THE DATA:

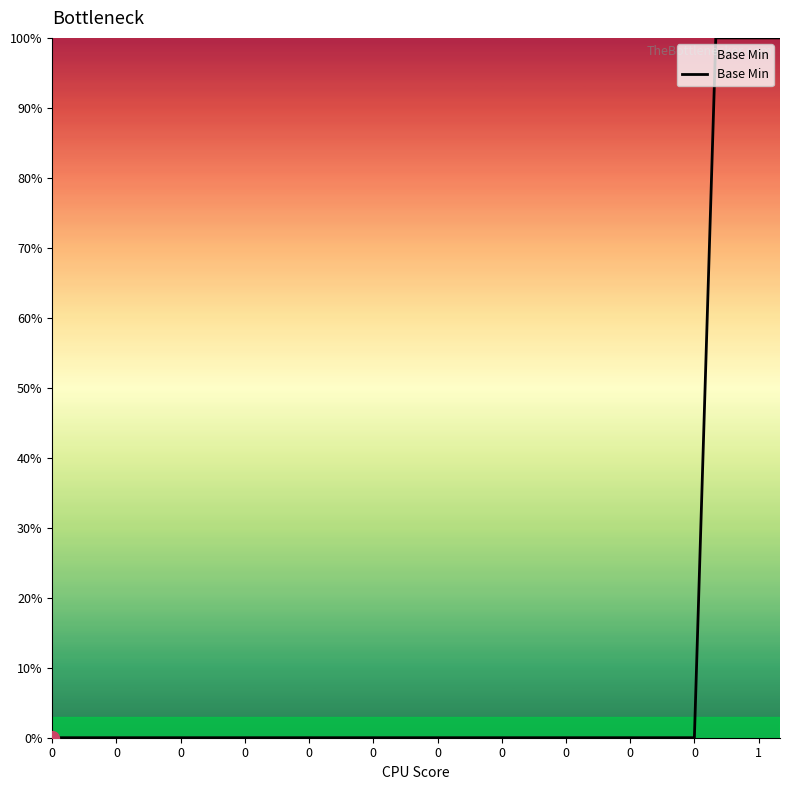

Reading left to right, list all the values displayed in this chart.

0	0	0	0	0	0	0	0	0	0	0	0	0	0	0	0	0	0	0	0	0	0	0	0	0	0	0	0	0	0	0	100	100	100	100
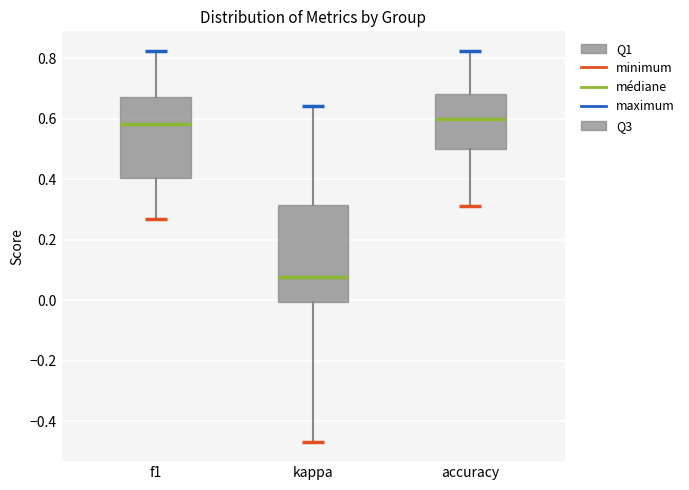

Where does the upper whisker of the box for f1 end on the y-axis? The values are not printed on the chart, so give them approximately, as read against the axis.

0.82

--

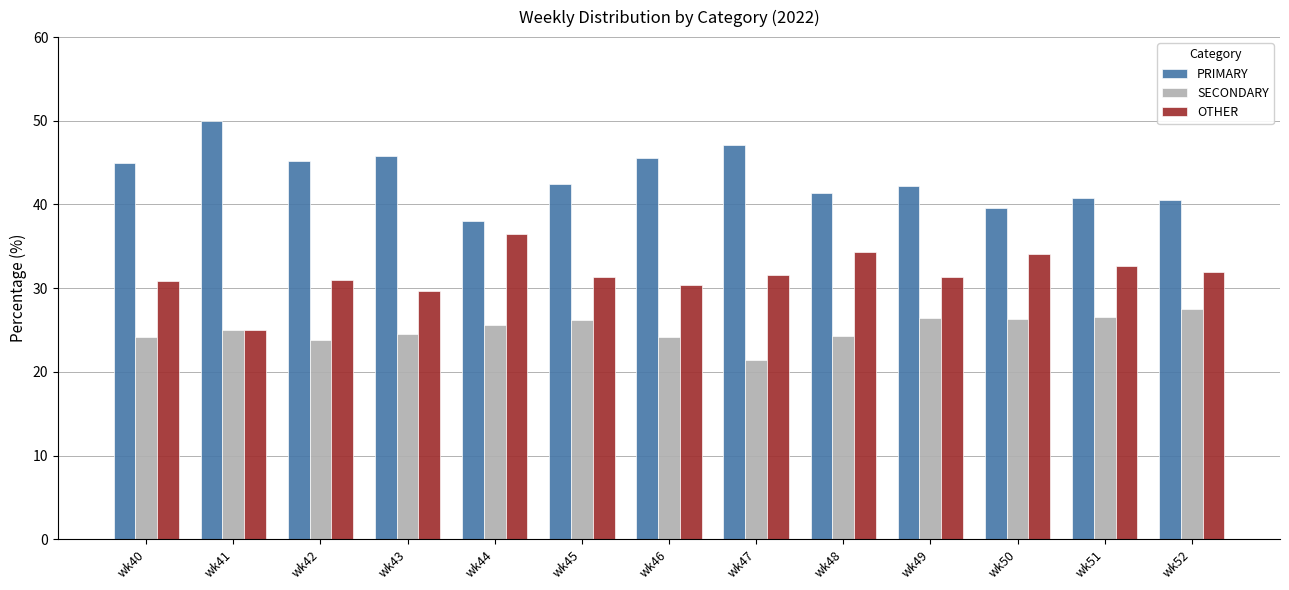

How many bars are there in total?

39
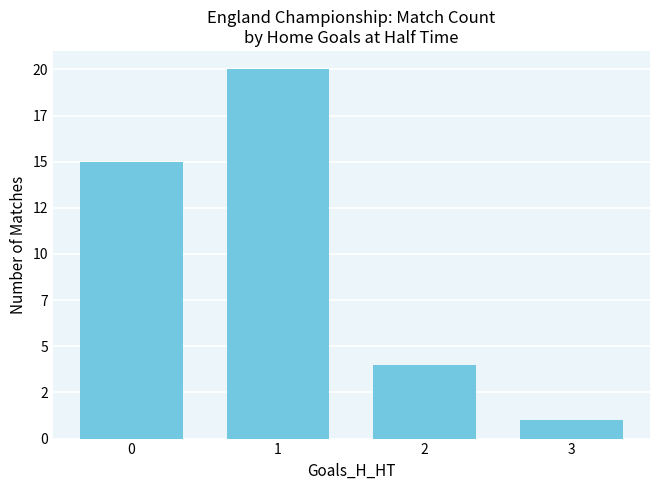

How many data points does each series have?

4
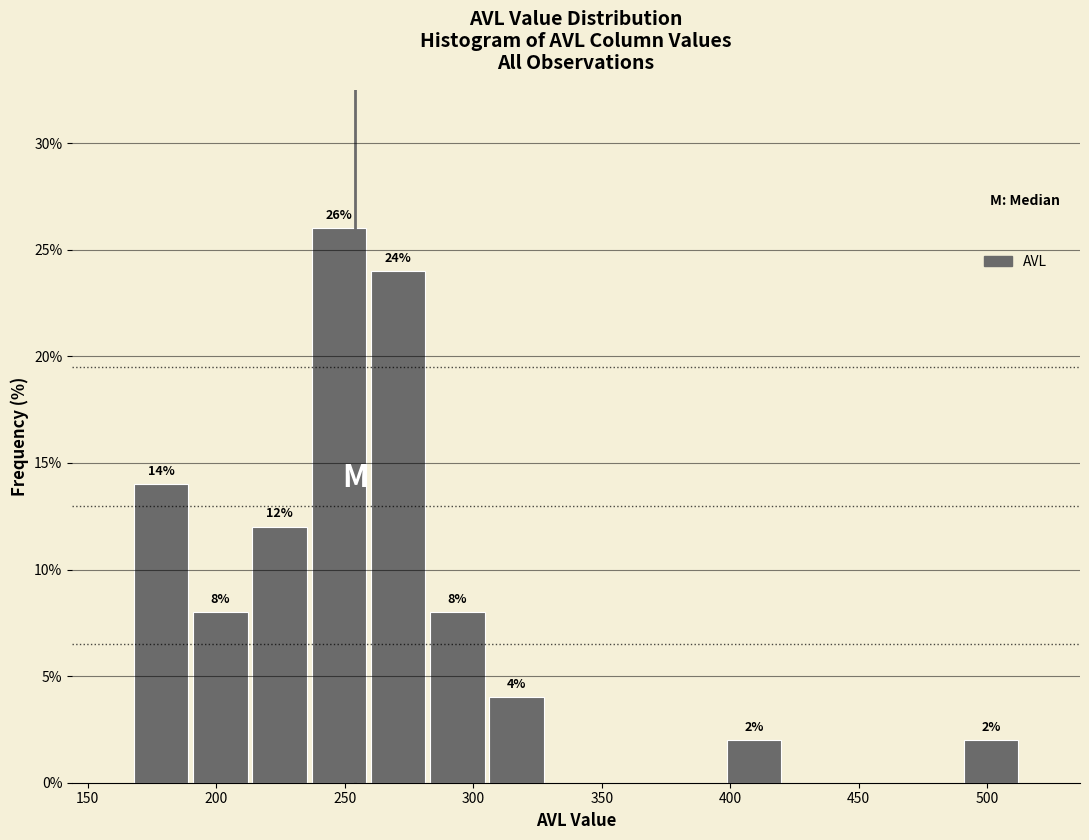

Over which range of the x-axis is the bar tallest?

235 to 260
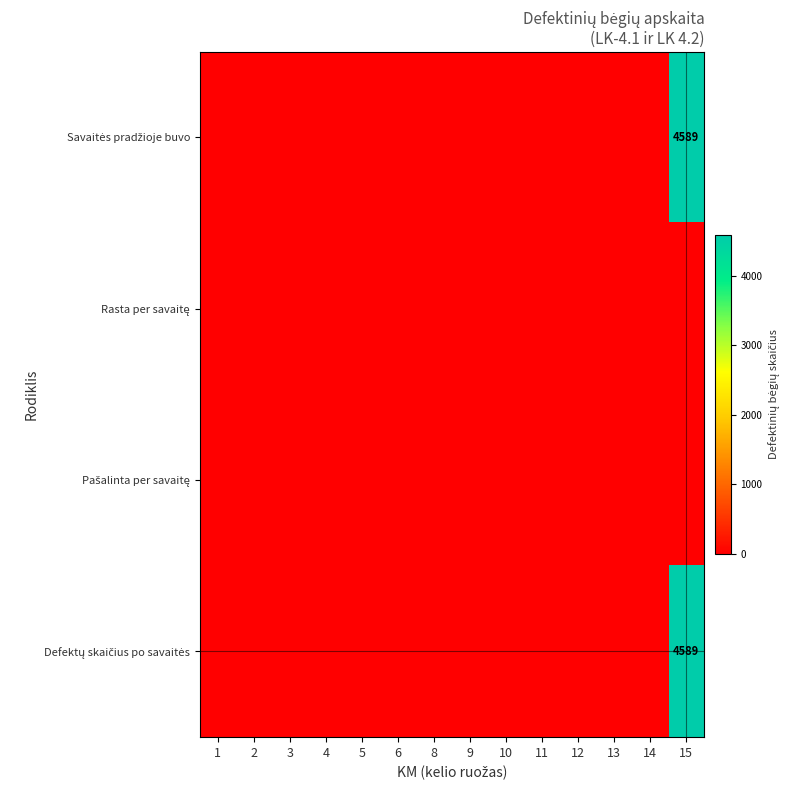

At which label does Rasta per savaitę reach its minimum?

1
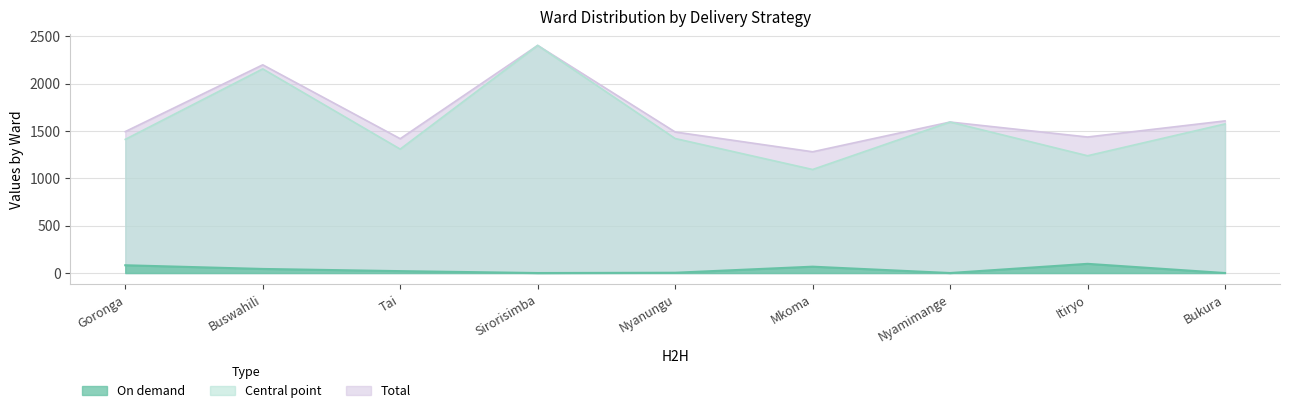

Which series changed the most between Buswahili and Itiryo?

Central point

PROBLEM TO WORK ON:
Collect every line in the data above that contains the string "series", copying each such line in full.

TASK RESULT:
How many data points does each series have?
Which series changed the most between Buswahili and Itiryo?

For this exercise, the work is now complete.